• [What the task requires]:
Of all the entries below, retype only the lines from the one with "605,543 L 647,581" through the one with "952,660 L 1006,708", exactly as they appear.

• [Data provided]:
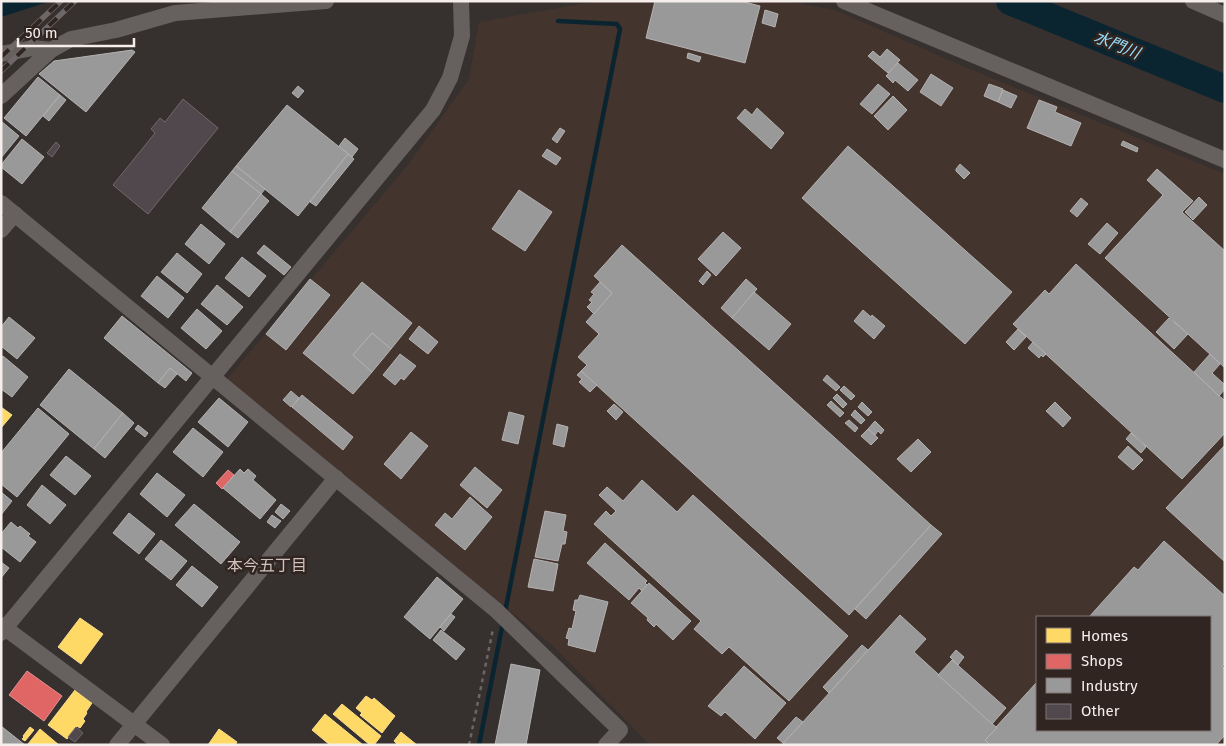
<svg xmlns="http://www.w3.org/2000/svg" width="1226" height="746" viewBox="0 0 1226 746" font-family="'Fira Sans','Noto Sans JP',sans-serif">
	<style>
		.built { fill: #44342e; fill-rule: evenodd }
		.water { fill: #0a2530 }
		.homes { fill: #ffd966; stroke: #fcdf8e }
		.shops { fill: #e06666; stroke: #e78f8e }
		.industry { fill: #999; stroke: #b5b2b2 }
		.lines { fill: none; stroke-linecap: round; stroke-linejoin: round }
		.stream { stroke: #0a2530; stroke-width: 4.5 }
		.river { stroke: #0a2530; stroke-width: 28 }
		.building { fill: #50484c; stroke: #6f6a6b }
		.path { stroke: #6c6765; stroke-width: 2.5; stroke-dasharray: 4 4; stroke-linecap: butt }
		.minor { stroke: #66615f; stroke-width: 16 }
		.rail-casing { stroke: #6d6867; stroke-width: 5.5 }
		.rail { stroke: #302521; stroke-width: 4; stroke-dasharray: 11; stroke-linecap: butt }
		.labels { text-anchor: middle; dominant-baseline: central; stroke-width: 5; stroke-linejoin: round; paint-order: stroke }
		.water-label { font-size: 16px; font-style: italic; fill: #97ddfc; stroke: #302521 }
		.neighbourhood-label { font-size: 16px; fill: #d0c1bc; stroke: #302521 }
	</style>
	<rect width="100%" height="100%" fill="#36302e"/>
	<path class="built" d="M 597,1 L 787,1 L 835,10 L 958,64 L 1225,174 L 1225,745 L 650,745 L 553,646 L 227,379 L 407,166 L 469,79 L 479,22 ZM 1037,617 L 1210,617 L 1210,730 L 1037,730 Z"/>
	<path class="water" d="M 1,1 L 55,1 L 45,3 L 1,17 Z"/>
	<g class="homes">
		<path d="M 1,407 L 12,415 L 1,428 Z"/>
		<path d="M 80,618 L 103,634 L 81,664 L 58,647 Z"/>
		<path d="M 75,690 L 92,703 L 86,712 L 87,713 L 83,719 L 85,721 L 80,728 L 77,726 L 67,739 L 48,725 Z"/>
		<path d="M 366,696 L 372,700 L 374,698 L 395,716 L 382,733 L 360,715 L 362,713 L 356,708 Z"/>
		<path d="M 342,704 L 381,736 L 374,745 L 370,745 L 333,714 Z"/>
		<path d="M 325,714 L 363,745 L 330,745 L 312,730 Z"/>
		<path d="M 30,727 L 34,730 L 25,741 L 22,739 L 24,737 L 23,736 Z"/>
		<path d="M 40,729 L 59,745 L 29,745 L 28,744 Z"/>
		<path d="M 219,729 L 237,742 L 235,745 L 208,745 Z"/>
		<path d="M 401,732 L 417,745 L 398,745 L 394,741 Z"/>
	</g>
	<g class="shops">
		<path d="M 228,470 L 234,475 L 222,489 L 216,483 Z"/>
		<path d="M 27,671 L 62,696 L 44,721 L 9,695 Z"/>
	</g>
	<g class="industry">
		<path d="M 655,1 L 740,1 L 760,6 L 745,63 L 646,38 Z"/>
		<path d="M 765,10 L 778,14 L 775,27 L 762,23 Z"/>
		<path d="M 887,49 L 900,60 L 888,73 L 868,56 L 873,51 L 880,57 Z"/>
		<path d="M 132,50 L 135,52 L 86,112 L 39,74 L 54,61 Z"/>
		<path d="M 688,53 L 701,57 L 699,62 L 687,58 Z"/>
		<path d="M 898,63 L 918,80 L 908,91 L 895,80 L 893,83 L 886,76 Z"/>
		<path d="M 931,74 L 953,88 L 941,106 L 920,92 Z"/>
		<path d="M 38,77 L 60,95 L 26,136 L 4,118 Z"/>
		<path d="M 878,84 L 890,94 L 872,114 L 860,104 Z"/>
		<path d="M 989,84 L 1003,89 L 998,102 L 984,96 Z"/>
		<path d="M 298,86 L 304,91 L 298,98 L 292,93 Z"/>
		<path d="M 1003,90 L 1017,96 L 1011,108 L 998,102 Z"/>
		<path d="M 60,95 L 66,100 L 49,121 L 43,116 Z"/>
		<path d="M 893,96 L 907,110 L 888,130 L 874,116 Z"/>
		<path d="M 1039,100 L 1057,107 L 1055,112 L 1081,123 L 1071,146 L 1027,128 Z"/>
		<path d="M 287,105 L 348,154 L 298,216 L 236,166 Z"/>
		<path d="M 757,108 L 784,133 L 771,149 L 737,118 L 745,109 L 752,115 Z"/>
		<path d="M 1,121 L 19,136 L 1,158 Z"/>
		<path d="M 560,128 L 565,131 L 557,143 L 552,139 Z"/>
		<path d="M 345,138 L 358,149 L 352,157 L 339,146 Z"/>
		<path d="M 22,139 L 44,157 L 22,184 L 1,167 L 1,165 Z"/>
		<path d="M 1123,141 L 1138,148 L 1137,152 L 1121,145 Z"/>
		<path d="M 848,146 L 1012,292 L 965,344 L 802,198 Z"/>
		<path d="M 547,149 L 561,158 L 556,165 L 542,156 Z"/>
		<path d="M 348,154 L 354,159 L 316,206 L 310,202 Z"/>
		<path d="M 960,164 L 970,173 L 964,179 L 956,171 L 956,169 Z"/>
		<path d="M 236,166 L 265,189 L 261,194 L 232,171 Z"/>
		<path d="M 1157,169 L 1193,201 L 1182,212 L 1225,251 L 1225,368 L 1105,258 L 1163,195 L 1147,180 Z"/>
		<path d="M 232,171 L 261,194 L 230,232 L 202,208 Z"/>
		<path d="M 519,190 L 552,212 L 525,251 L 492,229 Z"/>
		<path d="M 261,194 L 269,201 L 238,238 L 230,232 Z"/>
		<path d="M 1199,197 L 1207,205 L 1193,220 L 1185,212 Z"/>
		<path d="M 1081,198 L 1088,204 L 1077,217 L 1070,211 Z"/>
		<path d="M 1107,223 L 1118,233 L 1100,254 L 1088,244 Z"/>
		<path d="M 201,224 L 225,244 L 209,264 L 185,244 Z"/>
		<path d="M 723,232 L 741,248 L 716,276 L 698,259 Z"/>
		<path d="M 264,245 L 291,267 L 284,275 L 257,253 Z"/>
		<path d="M 622,245 L 931,525 L 849,615 L 581,371 L 587,365 L 578,357 L 599,334 L 586,322 L 612,293 L 594,276 Z"/>
		<path d="M 177,253 L 202,274 L 187,293 L 161,272 Z"/>
		<path d="M 242,257 L 266,276 L 249,297 L 225,278 Z"/>
		<path d="M 1076,264 L 1225,401 L 1225,433 L 1182,479 L 1013,324 L 1045,290 L 1049,294 Z"/>
		<path d="M 707,271 L 711,275 L 703,285 L 699,281 Z"/>
		<path d="M 157,276 L 184,298 L 168,318 L 141,296 Z"/>
		<path d="M 310,279 L 330,295 L 286,350 L 266,334 Z"/>
		<path d="M 746,279 L 757,289 L 732,318 L 721,308 Z"/>
		<path d="M 362,282 L 412,323 L 391,349 L 372,333 L 353,355 L 372,372 L 353,394 L 303,353 Z"/>
		<path d="M 600,282 L 612,293 L 594,314 L 587,307 L 592,302 L 589,300 L 594,294 L 591,292 Z"/>
		<path d="M 217,285 L 243,307 L 227,325 L 201,304 Z"/>
		<path d="M 754,292 L 791,324 L 769,350 L 732,318 Z"/>
		<path d="M 197,309 L 222,331 L 206,349 L 181,328 Z"/>
		<path d="M 863,310 L 871,317 L 872,315 L 885,326 L 874,339 L 854,321 Z"/>
		<path d="M 122,316 L 192,373 L 186,381 L 170,368 L 158,383 L 104,338 Z"/>
		<path d="M 9,317 L 35,338 L 17,359 L 1,346 L 1,327 Z"/>
		<path d="M 1169,318 L 1188,334 L 1174,349 L 1156,332 Z"/>
		<path d="M 419,326 L 438,342 L 428,354 L 409,339 Z"/>
		<path d="M 1018,329 L 1026,337 L 1014,350 L 1006,342 Z"/>
		<path d="M 372,333 L 391,349 L 372,372 L 353,355 Z"/>
		<path d="M 1033,342 L 1046,354 L 1043,357 L 1041,355 L 1039,358 L 1028,348 Z"/>
		<path d="M 400,354 L 416,366 L 404,380 L 401,378 L 395,385 L 383,375 Z"/>
		<path d="M 1210,354 L 1220,364 L 1212,373 L 1225,385 L 1225,389 L 1219,396 L 1194,372 Z"/>
		<path d="M 3,356 L 28,377 L 12,397 L 1,389 L 1,359 Z"/>
		<path d="M 170,368 L 177,374 L 165,388 L 158,383 Z"/>
		<path d="M 69,369 L 123,413 L 94,449 L 40,405 Z"/>
		<path d="M 581,371 L 597,385 L 590,392 L 579,382 L 582,379 L 577,375 Z"/>
		<path d="M 827,375 L 840,387 L 836,391 L 823,380 Z"/>
		<path d="M 844,386 L 855,396 L 851,400 L 840,390 Z"/>
		<path d="M 291,391 L 299,398 L 291,407 L 283,400 Z"/>
		<path d="M 837,394 L 847,404 L 843,408 L 833,398 Z"/>
		<path d="M 302,395 L 353,437 L 343,450 L 292,407 Z"/>
		<path d="M 219,398 L 248,422 L 228,447 L 198,422 Z"/>
		<path d="M 831,401 L 844,413 L 840,417 L 827,405 Z"/>
		<path d="M 862,402 L 872,412 L 868,416 L 858,407 Z"/>
		<path d="M 1055,402 L 1071,418 L 1063,427 L 1046,411 Z"/>
		<path d="M 614,404 L 623,412 L 616,420 L 607,411 Z"/>
		<path d="M 38,408 L 69,434 L 17,497 L 1,484 L 1,453 Z"/>
		<path d="M 855,410 L 865,420 L 861,424 L 851,415 Z"/>
		<path d="M 509,412 L 524,416 L 518,444 L 502,440 Z"/>
		<path d="M 123,413 L 134,423 L 105,458 L 94,449 Z"/>
		<path d="M 849,420 L 858,428 L 855,432 L 845,423 Z"/>
		<path d="M 875,421 L 884,430 L 881,434 L 878,431 L 875,435 L 868,429 Z"/>
		<path d="M 557,424 L 568,427 L 564,447 L 553,444 Z"/>
		<path d="M 138,425 L 148,433 L 145,437 L 135,429 Z"/>
		<path d="M 193,428 L 223,452 L 203,477 L 173,452 Z"/>
		<path d="M 868,429 L 878,438 L 871,445 L 861,436 Z"/>
		<path d="M 411,432 L 428,446 L 401,479 L 384,464 Z"/>
		<path d="M 1131,433 L 1146,447 L 1141,453 L 1126,439 Z"/>
		<path d="M 918,439 L 931,452 L 911,472 L 897,459 Z"/>
		<path d="M 1225,445 L 1225,562 L 1166,508 Z"/>
		<path d="M 1128,446 L 1143,460 L 1133,470 L 1118,457 Z"/>
		<path d="M 66,456 L 91,476 L 75,495 L 50,475 Z"/>
		<path d="M 475,467 L 502,490 L 487,508 L 460,485 Z"/>
		<path d="M 240,469 L 244,473 L 248,469 L 256,476 L 253,480 L 276,500 L 260,519 L 223,488 Z"/>
		<path d="M 157,473 L 185,495 L 167,517 L 140,494 Z"/>
		<path d="M 642,480 L 677,512 L 693,495 L 848,636 L 789,701 L 729,647 L 722,654 L 694,629 L 701,621 L 594,524 L 606,511 L 611,516 L 616,511 L 599,495 L 607,487 L 623,501 Z"/>
		<path d="M 42,485 L 66,505 L 50,524 L 27,505 Z"/>
		<path d="M 1,492 L 12,501 L 1,515 Z"/>
		<path d="M 470,497 L 492,517 L 465,550 L 435,525 L 445,513 L 452,519 Z"/>
		<path d="M 194,504 L 240,542 L 221,564 L 175,525 Z"/>
		<path d="M 281,504 L 290,511 L 283,519 L 275,512 Z"/>
		<path d="M 545,511 L 566,515 L 563,531 L 567,532 L 565,544 L 562,544 L 558,561 L 535,557 Z"/>
		<path d="M 129,513 L 155,534 L 139,554 L 113,533 Z"/>
		<path d="M 272,515 L 281,521 L 275,528 L 267,522 Z"/>
		<path d="M 11,522 L 18,528 L 20,526 L 30,534 L 28,536 L 36,542 L 20,562 L 1,547 L 1,534 Z"/>
		<path d="M 931,525 L 942,534 L 866,619 L 855,609 Z"/>
		<path d="M 161,540 L 187,561 L 171,580 L 145,559 Z"/>
		<path d="M 1164,541 L 1225,596 L 1225,664 L 1222,666 L 1225,669 L 1225,735 L 1216,745 L 990,745 L 985,740 L 997,728 L 996,727 L 1037,682 L 1037,730 L 1210,730 L 1210,617 L 1089,617 L 1134,567 L 1138,570 Z"/>
		<path d="M 605,543 L 647,581 L 645,583 L 647,585 L 642,591 L 639,588 L 629,600 L 587,563 Z"/>
		<path d="M 534,559 L 558,564 L 553,591 L 528,587 Z"/>
		<path d="M 1,562 L 9,568 L 1,578 Z"/>
		<path d="M 192,566 L 218,587 L 202,607 L 176,585 Z"/>
		<path d="M 437,577 L 463,599 L 430,639 L 404,617 Z"/>
		<path d="M 649,583 L 691,621 L 673,640 L 656,624 L 654,627 L 647,620 L 648,618 L 631,603 Z"/>
		<path d="M 580,595 L 608,602 L 595,652 L 568,645 L 569,639 L 566,638 L 569,628 L 572,629 L 576,611 L 573,610 L 575,600 L 578,600 Z"/>
		<path d="M 451,614 L 455,617 L 444,631 L 440,627 Z"/>
		<path d="M 900,615 L 926,639 L 914,652 L 997,728 L 985,740 L 990,745 L 782,745 Z"/>
		<path d="M 441,630 L 465,649 L 456,660 L 433,640 Z"/>
		<path d="M 862,645 L 868,650 L 829,693 L 823,687 Z"/>
		<path d="M 956,650 L 964,657 L 958,665 L 950,657 Z"/>
		<path d="M 952,660 L 1006,708 L 992,724 L 938,675 Z"/>
		<path d="M 511,664 L 540,670 L 526,745 L 495,745 Z"/>
		<path d="M 744,666 L 786,703 L 755,739 L 725,712 L 721,716 L 708,706 Z"/>
		<path d="M 796,717 L 803,722 L 783,743 L 777,738 Z"/>
		<path d="M 1,726 L 25,745 L 1,745 Z"/>
	</g>
	<g class="lines">
		<g class="stream">
			<path d="M 505,612 L 620,29 L 617,24 L 558,21"/>
			<path d="M 479,745 L 503,622"/>
		</g>
		<path class="river" d="M 1010,1 L 1225,89"/>
	</g>
	<g class="building">
		<path d="M 183,99 L 218,128 L 148,214 L 113,185 L 155,133 L 151,129 L 160,118 L 165,122 Z"/>
		<path d="M 56,142 L 60,146 L 52,157 L 47,153 Z"/>
		<path d="M 76,727 L 83,733 L 75,742 L 68,737 Z"/>
	</g>
	<g class="lines">
		<path class="path" d="M 469,745 L 493,629"/>
		<g class="minor">
			<path d="M 844,1 L 1225,160"/>
			<path d="M 1193,1 L 1225,15"/>
			<path d="M 1,54 L 33,48 L 51,50"/>
			<path d="M 1,96 L 51,50 L 71,39 L 116,30 L 175,13 L 326,1"/>
			<path d="M 1,203 L 496,610 L 620,730 L 606,745"/>
			<path d="M 1,230 L 15,214"/>
			<path d="M 1,625 L 162,745"/>
			<path d="M 1,633 L 433,110 L 450,78 L 462,36 L 461,1"/>
			<path d="M 117,745 L 336,478"/>
		</g>
		<defs>
			<g id="rail">
				<path d="M 1,57 L 61,1"/>
				<path d="M 1,71 L 75,1"/>
			</g>
		</defs>
		<use href="#rail" class="rail-casing"/>
		<use href="#rail" class="rail"/>
	</g>
	<g class="labels">
		<g class="water-label">
			<text transform="translate(1117 45) rotate(22)">水門川</text>
		</g>
		<g class="neighbourhood-label">
			<text x="267" y="565">本今五丁目</text>
		</g>
	</g>
	<rect width="1226" height="746" fill="none" stroke="#f6eeeb" stroke-width="5"/>
	<rect x="1036" y="616" width="175" height="115" fill="#302521" stroke="#7f7572"/>
	<rect x="1046" y="628" width="25" height="15" fill="#ffd966" stroke="#7f7572"/>
	<text x="1081" y="641" font-size="15" fill="#f6eeeb">Homes</text>
	<rect x="1046" y="654" width="25" height="15" fill="#e06666" stroke="#7f7572"/>
	<text x="1081" y="666" font-size="15" fill="#f6eeeb">Shops</text>
	<rect x="1046" y="678" width="25" height="15" fill="#999999" stroke="#7f7572"/>
	<text x="1081" y="691" font-size="15" fill="#f6eeeb">Industry</text>
	<rect x="1046" y="704" width="25" height="15" fill="#50484c" stroke="#7f7572"/>
	<text x="1081" y="716" font-size="15" fill="#f6eeeb">Other</text>
	<path d="M18 38v8h116v-8" fill="none" stroke="#f6eeeb" stroke-width="2.5"/>
	<text x="25" y="38" font-size="15" fill="#f6eeeb" stroke="#302521" stroke-width="4" paint-order="stroke">50 m</text>
</svg>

• [Task response]:
		<path d="M 605,543 L 647,581 L 645,583 L 647,585 L 642,591 L 639,588 L 629,600 L 587,563 Z"/>
		<path d="M 534,559 L 558,564 L 553,591 L 528,587 Z"/>
		<path d="M 1,562 L 9,568 L 1,578 Z"/>
		<path d="M 192,566 L 218,587 L 202,607 L 176,585 Z"/>
		<path d="M 437,577 L 463,599 L 430,639 L 404,617 Z"/>
		<path d="M 649,583 L 691,621 L 673,640 L 656,624 L 654,627 L 647,620 L 648,618 L 631,603 Z"/>
		<path d="M 580,595 L 608,602 L 595,652 L 568,645 L 569,639 L 566,638 L 569,628 L 572,629 L 576,611 L 573,610 L 575,600 L 578,600 Z"/>
		<path d="M 451,614 L 455,617 L 444,631 L 440,627 Z"/>
		<path d="M 900,615 L 926,639 L 914,652 L 997,728 L 985,740 L 990,745 L 782,745 Z"/>
		<path d="M 441,630 L 465,649 L 456,660 L 433,640 Z"/>
		<path d="M 862,645 L 868,650 L 829,693 L 823,687 Z"/>
		<path d="M 956,650 L 964,657 L 958,665 L 950,657 Z"/>
		<path d="M 952,660 L 1006,708 L 992,724 L 938,675 Z"/>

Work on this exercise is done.